Every line of the data below that holds the string "cách" needs to be reported.

Segment Start: EXTRACTED MATERIAL

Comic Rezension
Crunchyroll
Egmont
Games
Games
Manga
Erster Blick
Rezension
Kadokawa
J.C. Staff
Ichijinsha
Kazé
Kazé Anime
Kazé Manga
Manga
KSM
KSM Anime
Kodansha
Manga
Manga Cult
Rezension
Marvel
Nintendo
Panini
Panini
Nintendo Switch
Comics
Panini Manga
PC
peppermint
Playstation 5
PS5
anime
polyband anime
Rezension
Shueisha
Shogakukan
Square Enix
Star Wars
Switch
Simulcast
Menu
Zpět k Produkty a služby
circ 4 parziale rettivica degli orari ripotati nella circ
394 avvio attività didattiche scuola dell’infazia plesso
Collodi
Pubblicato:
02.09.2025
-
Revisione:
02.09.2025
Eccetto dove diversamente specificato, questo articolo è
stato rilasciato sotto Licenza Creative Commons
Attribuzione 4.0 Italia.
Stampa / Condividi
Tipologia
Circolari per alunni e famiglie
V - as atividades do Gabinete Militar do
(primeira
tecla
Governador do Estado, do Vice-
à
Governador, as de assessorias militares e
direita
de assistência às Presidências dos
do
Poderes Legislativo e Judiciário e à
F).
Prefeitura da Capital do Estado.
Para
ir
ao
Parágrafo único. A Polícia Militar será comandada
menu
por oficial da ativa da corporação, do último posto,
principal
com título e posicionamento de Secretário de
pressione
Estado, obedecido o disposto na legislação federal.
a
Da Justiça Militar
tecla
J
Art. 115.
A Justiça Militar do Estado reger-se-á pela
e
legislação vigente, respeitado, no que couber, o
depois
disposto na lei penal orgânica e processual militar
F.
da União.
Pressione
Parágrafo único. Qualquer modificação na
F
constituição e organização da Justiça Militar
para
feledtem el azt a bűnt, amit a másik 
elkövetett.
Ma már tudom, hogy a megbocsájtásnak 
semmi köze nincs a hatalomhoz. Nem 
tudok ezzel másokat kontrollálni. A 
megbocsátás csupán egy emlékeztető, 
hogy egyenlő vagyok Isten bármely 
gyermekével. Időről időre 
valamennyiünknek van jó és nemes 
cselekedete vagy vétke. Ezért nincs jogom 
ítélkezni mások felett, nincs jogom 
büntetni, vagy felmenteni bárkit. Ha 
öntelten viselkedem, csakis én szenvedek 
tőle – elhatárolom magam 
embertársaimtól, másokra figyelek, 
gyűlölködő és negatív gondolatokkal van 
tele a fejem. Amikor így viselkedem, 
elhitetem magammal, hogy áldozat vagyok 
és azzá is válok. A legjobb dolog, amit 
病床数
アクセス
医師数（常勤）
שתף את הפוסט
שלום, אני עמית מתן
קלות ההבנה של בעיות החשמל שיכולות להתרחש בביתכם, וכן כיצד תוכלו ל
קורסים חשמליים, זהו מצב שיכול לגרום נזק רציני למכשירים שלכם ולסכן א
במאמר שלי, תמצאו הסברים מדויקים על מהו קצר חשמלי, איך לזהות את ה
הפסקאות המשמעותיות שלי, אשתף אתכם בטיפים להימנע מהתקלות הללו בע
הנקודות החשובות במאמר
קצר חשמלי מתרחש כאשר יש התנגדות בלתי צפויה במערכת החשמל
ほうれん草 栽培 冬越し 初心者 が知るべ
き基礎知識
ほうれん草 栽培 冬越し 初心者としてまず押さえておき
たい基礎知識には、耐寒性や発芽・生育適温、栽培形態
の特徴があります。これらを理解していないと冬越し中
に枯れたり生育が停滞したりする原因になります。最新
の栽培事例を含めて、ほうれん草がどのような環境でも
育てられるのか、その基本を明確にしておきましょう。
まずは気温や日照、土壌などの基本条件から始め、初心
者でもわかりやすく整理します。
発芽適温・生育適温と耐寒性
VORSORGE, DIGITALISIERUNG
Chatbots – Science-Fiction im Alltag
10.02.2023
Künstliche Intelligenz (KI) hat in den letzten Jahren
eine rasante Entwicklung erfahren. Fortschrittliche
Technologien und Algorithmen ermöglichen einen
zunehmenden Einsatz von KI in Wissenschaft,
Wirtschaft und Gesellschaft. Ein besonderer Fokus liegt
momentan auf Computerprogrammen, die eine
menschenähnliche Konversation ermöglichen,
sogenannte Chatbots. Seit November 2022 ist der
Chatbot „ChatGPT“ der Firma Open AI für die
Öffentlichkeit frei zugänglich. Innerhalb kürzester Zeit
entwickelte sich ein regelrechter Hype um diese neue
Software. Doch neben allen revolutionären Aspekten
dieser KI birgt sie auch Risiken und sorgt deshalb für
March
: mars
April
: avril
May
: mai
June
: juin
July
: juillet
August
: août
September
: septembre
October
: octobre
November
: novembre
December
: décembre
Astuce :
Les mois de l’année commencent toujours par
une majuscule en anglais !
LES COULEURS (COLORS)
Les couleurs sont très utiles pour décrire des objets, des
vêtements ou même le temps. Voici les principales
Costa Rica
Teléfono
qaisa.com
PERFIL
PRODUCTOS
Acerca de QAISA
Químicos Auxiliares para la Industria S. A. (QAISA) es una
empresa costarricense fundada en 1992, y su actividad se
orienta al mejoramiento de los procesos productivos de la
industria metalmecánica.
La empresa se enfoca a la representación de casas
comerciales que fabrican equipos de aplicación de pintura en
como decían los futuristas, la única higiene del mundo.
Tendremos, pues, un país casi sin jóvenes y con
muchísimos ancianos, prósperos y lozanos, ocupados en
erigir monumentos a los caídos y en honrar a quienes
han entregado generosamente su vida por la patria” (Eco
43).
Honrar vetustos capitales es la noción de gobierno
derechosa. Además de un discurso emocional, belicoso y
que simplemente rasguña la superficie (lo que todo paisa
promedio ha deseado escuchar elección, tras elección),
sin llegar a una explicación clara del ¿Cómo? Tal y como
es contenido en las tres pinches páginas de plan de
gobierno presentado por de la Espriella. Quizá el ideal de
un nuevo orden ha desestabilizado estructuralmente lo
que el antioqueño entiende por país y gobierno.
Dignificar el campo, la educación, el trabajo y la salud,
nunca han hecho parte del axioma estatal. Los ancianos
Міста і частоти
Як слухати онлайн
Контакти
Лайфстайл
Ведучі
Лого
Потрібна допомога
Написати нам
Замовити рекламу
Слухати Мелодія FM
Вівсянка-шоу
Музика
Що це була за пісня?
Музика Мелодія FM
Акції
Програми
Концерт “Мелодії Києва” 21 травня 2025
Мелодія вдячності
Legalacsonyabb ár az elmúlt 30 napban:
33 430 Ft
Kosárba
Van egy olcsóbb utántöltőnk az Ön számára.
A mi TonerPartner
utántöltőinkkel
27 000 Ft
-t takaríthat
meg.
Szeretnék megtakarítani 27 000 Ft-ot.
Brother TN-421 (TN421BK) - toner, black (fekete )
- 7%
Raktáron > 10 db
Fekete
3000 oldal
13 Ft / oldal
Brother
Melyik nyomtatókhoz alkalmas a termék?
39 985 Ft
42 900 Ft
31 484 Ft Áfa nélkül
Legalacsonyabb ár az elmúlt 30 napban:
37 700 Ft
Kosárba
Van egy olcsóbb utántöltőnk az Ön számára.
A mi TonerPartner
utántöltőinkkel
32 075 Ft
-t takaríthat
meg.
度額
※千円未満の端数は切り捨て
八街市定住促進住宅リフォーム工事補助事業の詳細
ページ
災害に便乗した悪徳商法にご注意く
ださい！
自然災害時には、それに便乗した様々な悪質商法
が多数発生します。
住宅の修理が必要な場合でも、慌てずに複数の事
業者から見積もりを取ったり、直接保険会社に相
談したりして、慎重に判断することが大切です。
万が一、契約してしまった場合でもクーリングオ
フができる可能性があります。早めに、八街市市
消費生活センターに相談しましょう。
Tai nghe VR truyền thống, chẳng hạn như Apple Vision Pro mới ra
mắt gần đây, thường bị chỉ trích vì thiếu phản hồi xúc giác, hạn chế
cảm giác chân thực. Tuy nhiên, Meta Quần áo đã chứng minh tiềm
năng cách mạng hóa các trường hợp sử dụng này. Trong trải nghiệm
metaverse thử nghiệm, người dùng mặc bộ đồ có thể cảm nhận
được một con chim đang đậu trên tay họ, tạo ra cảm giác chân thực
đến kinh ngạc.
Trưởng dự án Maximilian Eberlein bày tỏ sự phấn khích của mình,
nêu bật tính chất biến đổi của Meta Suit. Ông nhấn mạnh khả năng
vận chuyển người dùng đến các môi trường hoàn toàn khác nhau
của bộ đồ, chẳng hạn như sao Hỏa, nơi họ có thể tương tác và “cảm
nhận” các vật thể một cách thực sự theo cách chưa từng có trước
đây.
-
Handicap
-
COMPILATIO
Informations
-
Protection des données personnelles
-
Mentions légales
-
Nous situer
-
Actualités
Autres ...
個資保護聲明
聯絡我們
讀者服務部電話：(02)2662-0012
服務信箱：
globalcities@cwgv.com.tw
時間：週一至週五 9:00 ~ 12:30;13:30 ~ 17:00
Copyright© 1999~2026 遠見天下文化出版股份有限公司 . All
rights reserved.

Segment End: EXTRACTED MATERIAL

## [FINISHED TASK]
năng cách mạng hóa các trường hợp sử dụng này. Trong trải nghiệm
nhận” các vật thể một cách thực sự theo cách chưa từng có trước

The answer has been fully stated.